Mała szkoła, wielkie serca

Ogólnopolską akcję "Góra Grosza" od siedmiu lat organizuje Towarzystwo "Nasz Dom", które sprawuje opiekę nad rodzinnymi domami dziecka. Inicjatywa polega na zbieraniu monet groszowych (od 1 do 50 gr) w szkołach. Zbiórki są prowadzone zawsze na jesieni i trwają dwa tygodnie. Uzyskane w czasie akcji środki przeznacza się m.in. na tworzenie rodzinnych domów dziecka, pomoc dla tych już istniejących oraz organizowanie kolonii terapeutycznych dla wychowanków. Podczas ubiegłorocznej edycji "Góry Grosza", podobnie jak rok wcześniej, największą ofiarnością w województwie warmińsko-mazurskim wykazali się uczniowie niedużej Szkoły Podstawowej w Wesołowie. Uzbierali oni drobne monety o łącznej wartości 1478 złotych. O zwycięstwie decyduje kwota w przeliczeniu na jednego ucznia. W przypadku SP w Wesołowie to 23 złote na osobę.

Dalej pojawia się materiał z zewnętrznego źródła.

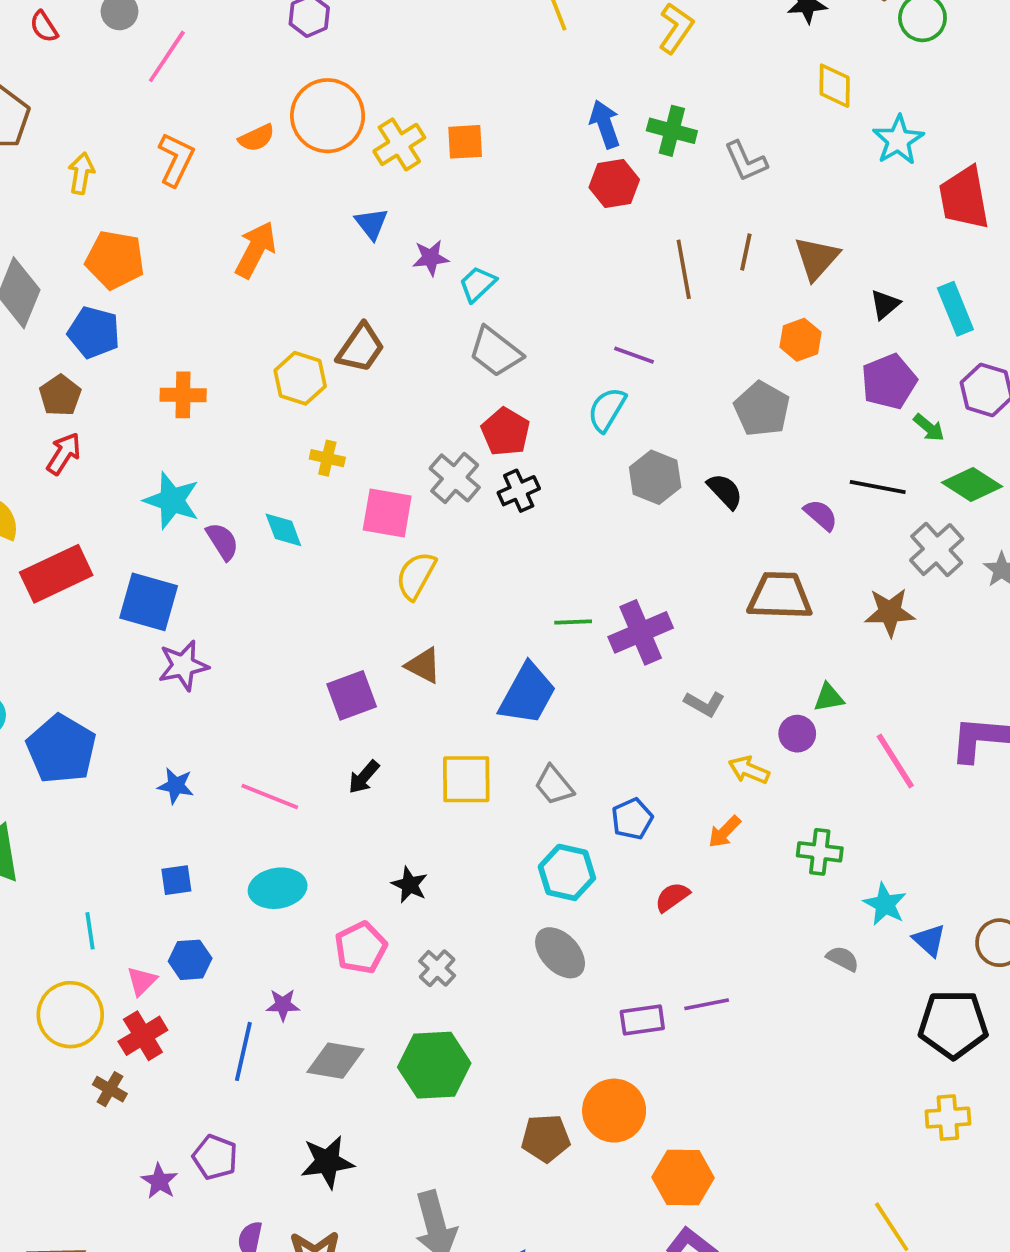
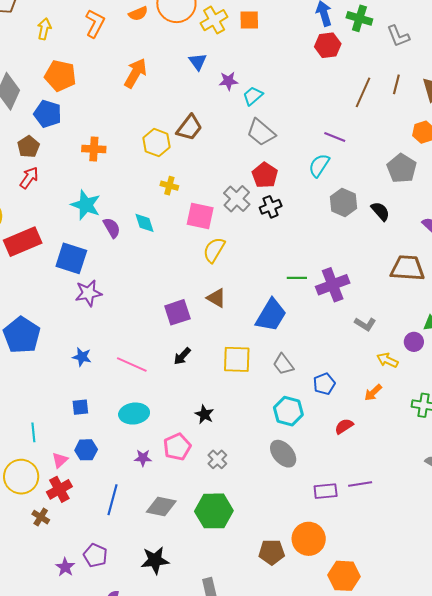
brown line: (684, 269) -> (363, 92), turned 32
purple star: (283, 1005) -> (143, 458), moved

- To dużo więcej niż w poprzedniej edycji, kiedy także okazaliśmy się najlepsi - cieszy się dyrektor szkoły Tadeusz Redynk.

W sumie zebranych przez dzieci monet było przeszło 11 tysięcy. Wszystkie ważyły aż 25 kilogramów.

Podsumowanie akcji odbyło się w czwartek 19 października. Za ofiarność i dobroć dziękował dzieciom, ich nauczycielom i rodzicom przedstawiciel Towarzystwa "Nasz Dom" Dariusz Michalczyk, który był pod wrażeniem tego, że w tak małej, mającej zaledwie 58 uczniów szkole, udaje się osiągać tak dobre wyniki.

- To piękne, że potraficie dzielić się miłością i pomagać słabszym - chwalił uczestników akcji.

Goście przybyli na uroczyste podsumowanie obejrzeli inscenizację "Przygody Pinokia" w wykonaniu uczniów, a potem najmłodsi wraz z opiekunami udali się do przystani kajakowej nad rzeką Omulew na ognisko z kiełbaskami. Według Tadeusza Redynka udział w akcji przynosi wiele pozytywnych efektów.

- Wpływa integrująco na szkolną społeczność i ma szereg walorów wychowawczych. Sporo dzieci uczestniczących w przedsięwzięciu deklaruje, że zostanie wolontariuszami i będzie pomagać innym - mówi Tadeusz Redynk.

W całym kraju do akcji włączyło się ponad 4 tysiące szkół. W ubiegłym roku w ramach "Góry Grosza" zebrano w sumie 1,5 mln złotych.